Analysts were fairly tough on Manulife Financial’s executive team in a conference call to discuss its surprise $6.4 billion bid for rival Canada Life Financial.

The two central questions that analysts had for Manulife CEO, Dominic D’Alessandro, concerned the wisdom of a hostile bid for Canada Life, and the strategic direction of the deal.

Goldman Sachs analyst, Heather Wolf, pointed out that hostile deals in the financial sector rarely work out. D’Alessandro agreed, but he insisted that the deal should be characterized as an “unsolicited” offer rather than a hostile one. He said that there is no animosity between the firms’ executive teams.

Rather, D’Alessandro indicated that the move reflects a difference of opinion over price. He said that Canada Life CEO, David Nield, obviously wants to obtain maximum value for his shareholders. And, he has a different opinion than Manulife does regarding that value. D’Alessandro said Manulife believes its offer is a fair market price. Reacting to the news that Nield issued a statement calling the offer too low, D’Alessandro said that was to be expected.

D’Alessandro indicated that Manulife initially offered the firm $38 per share on Friday, with the suggestion that it would be willing to go higher if Canada Life could show it more value. He suggested that Canada Life is not far enough along in its own internal valuation process to demonstrate greater value. Combining that with the fact that Manulife would have to reveal its initial approach to the market within 10 days (under U.S. securities law), and Manulife decided to go ahead with its bid.

Fearful of the news leaking out within the 10 days, D’Alessandro said it decided to raise its offer to $40, to ensure that it wins the firm. Faced with market risk, it prefers to go straight to shareholders with the deal.
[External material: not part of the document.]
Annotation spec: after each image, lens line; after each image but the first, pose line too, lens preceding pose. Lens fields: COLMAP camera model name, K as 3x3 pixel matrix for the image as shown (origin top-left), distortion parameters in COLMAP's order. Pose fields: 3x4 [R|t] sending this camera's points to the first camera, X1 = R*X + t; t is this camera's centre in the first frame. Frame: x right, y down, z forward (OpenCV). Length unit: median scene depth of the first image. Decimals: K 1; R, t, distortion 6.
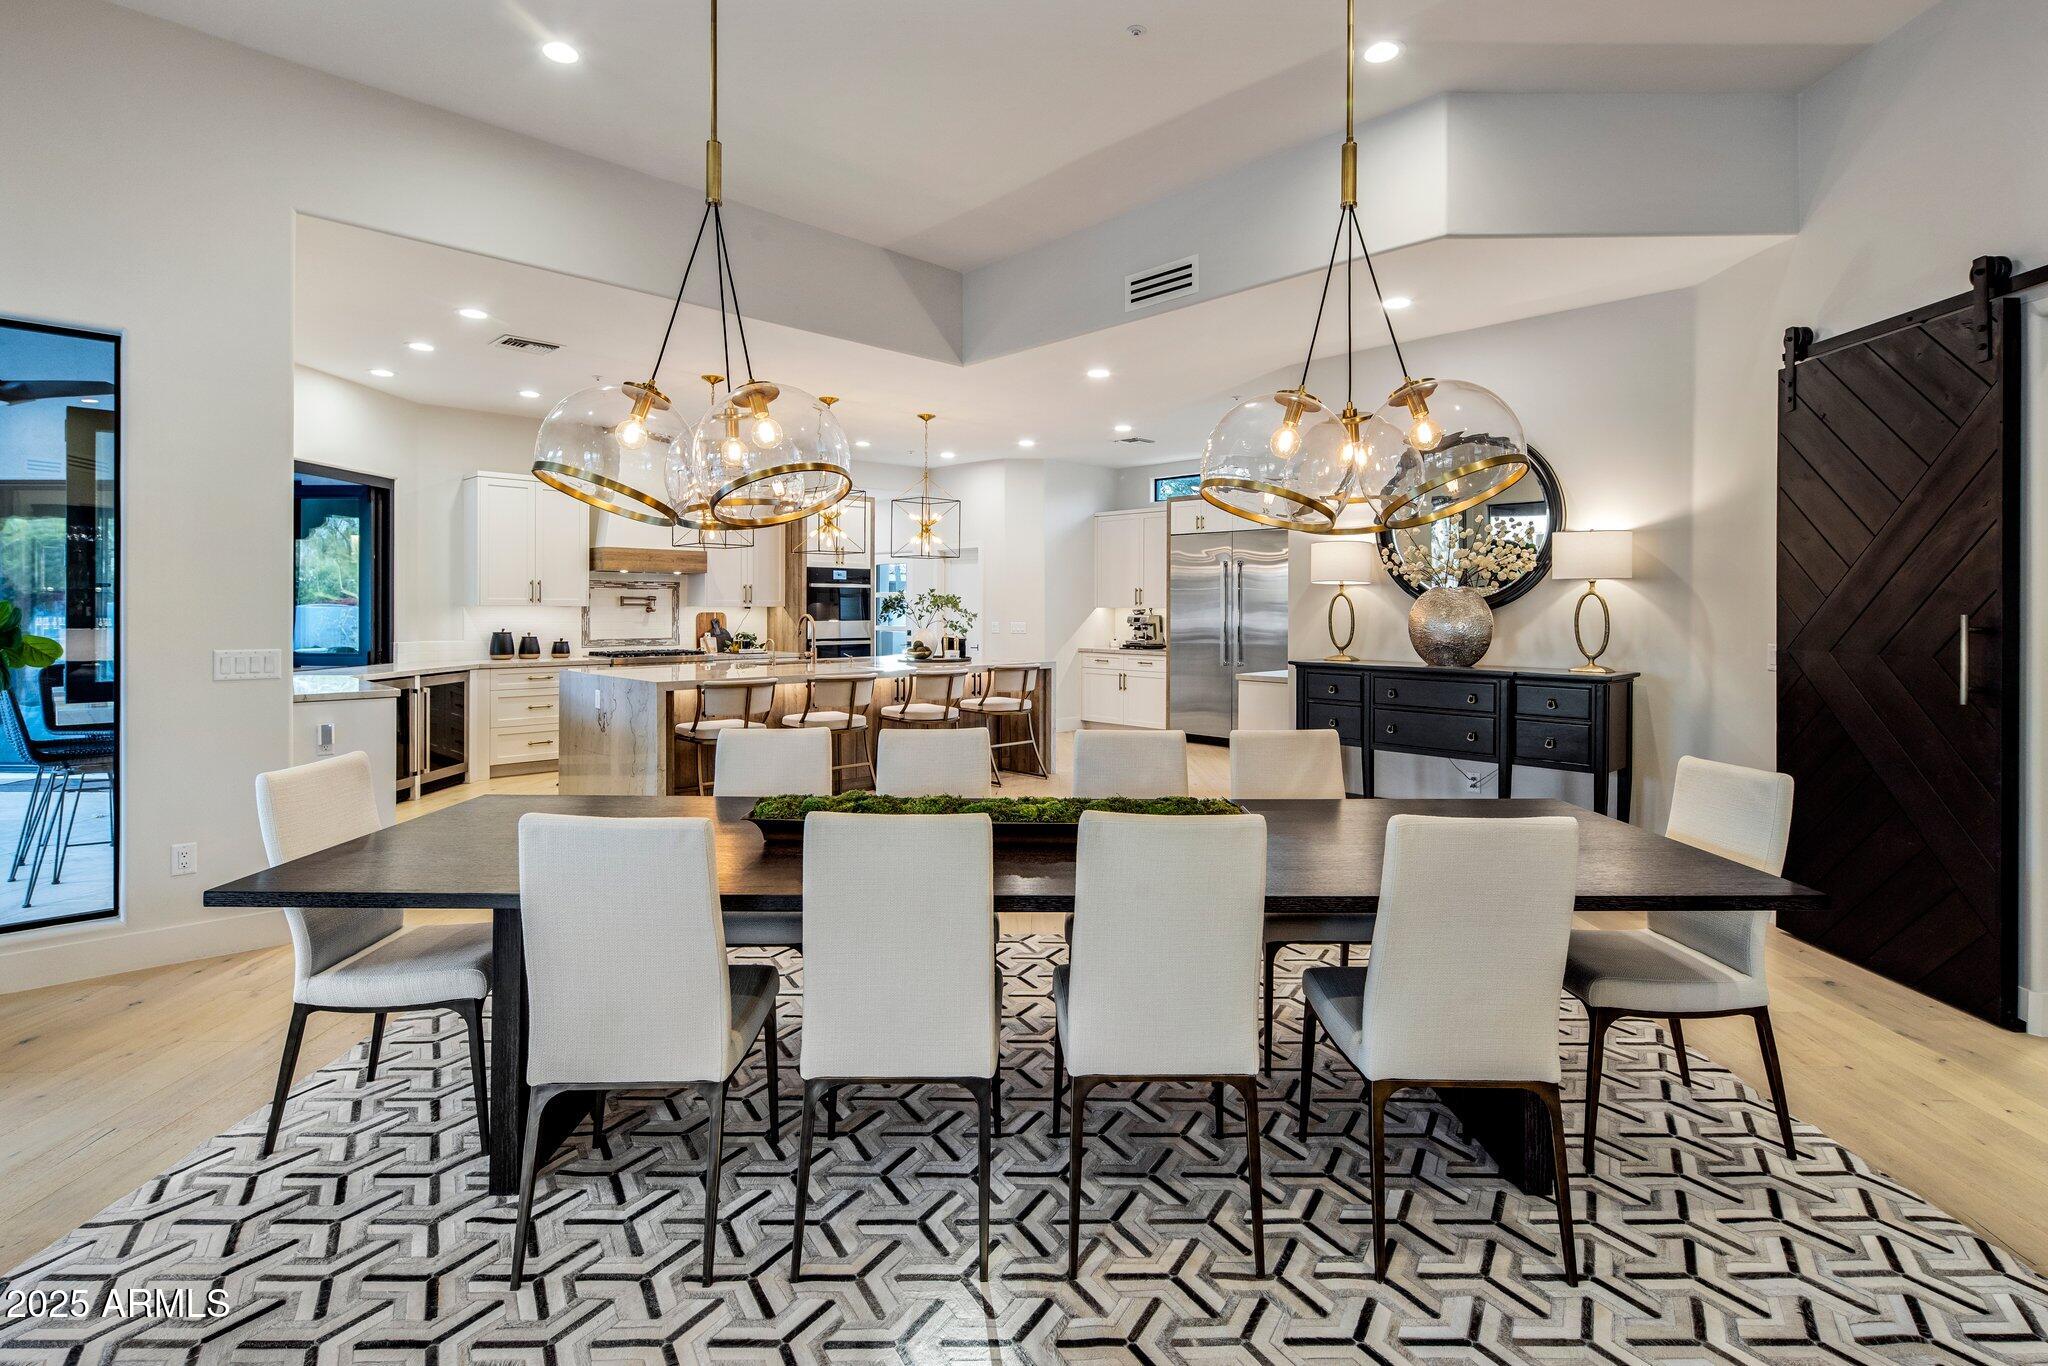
lens RADIAL K [[996.8, 0, 1027.2], [0, 996.8, 612.7], [0, 0, 1]] dist [0.005171, -0.004367]
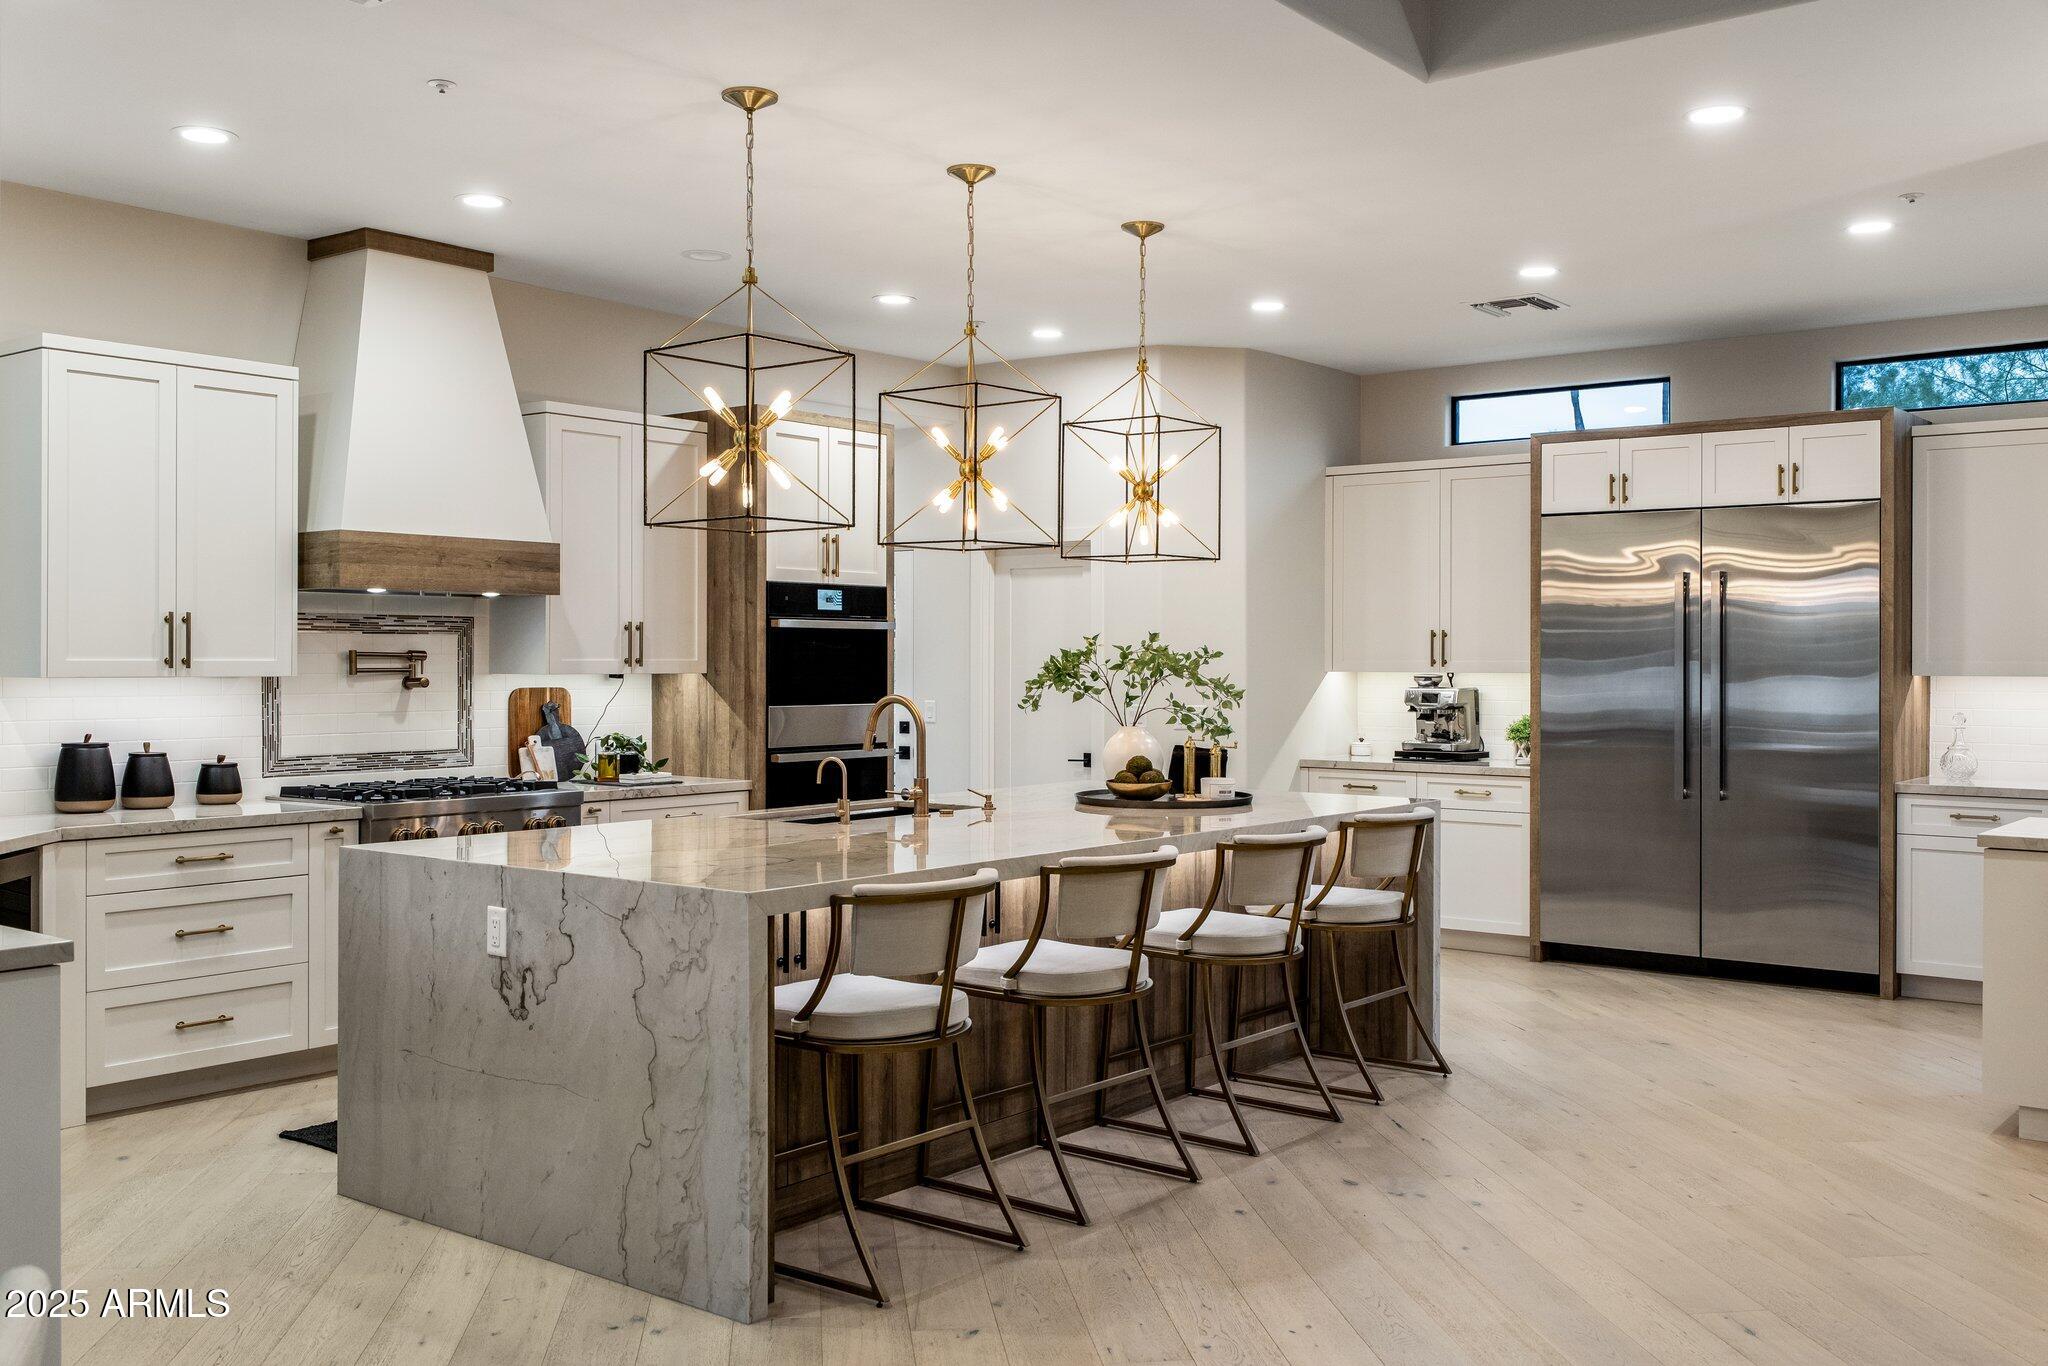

As for the strategic wisdom of the deal, analysts were generally satisfied with the notion of gaining scale in Canada, but they noted that Canada Life has significant businesses in areas in Europe and the U.S. that Manulife has pointedly avoided. Indeed, Manulife sold its European businesses to Canada Life several years ago.

D’Alessandro suggested that it is going into the deal with an open mind, and that it may now be willing to play in businesses that it didn’t want several years ago. He noted that the deal is primarily aimed at growth, not cost savings. He indicated that most of the synergies in the deal could be expected to come through attrition.

D’Alessandro declined to indicate where cuts may be made, suggesting that he’d rather discuss that with the people affected, after a deal is completed. He also allowed that the unsolicited nature of the bid has hampered its ability to make those sorts of judgments ahead of time. However, D’Alessandro declined to comment on whether it has had other discussions with other firms about selling certain assets of the combined companies.

Manulife indicated that it would likely take two years to fully integrate the two firms. But D’Alessandro said that this would not stop it from entertaining other big strategic moves. Any other possible deal will be evaluated “on its merits” he said.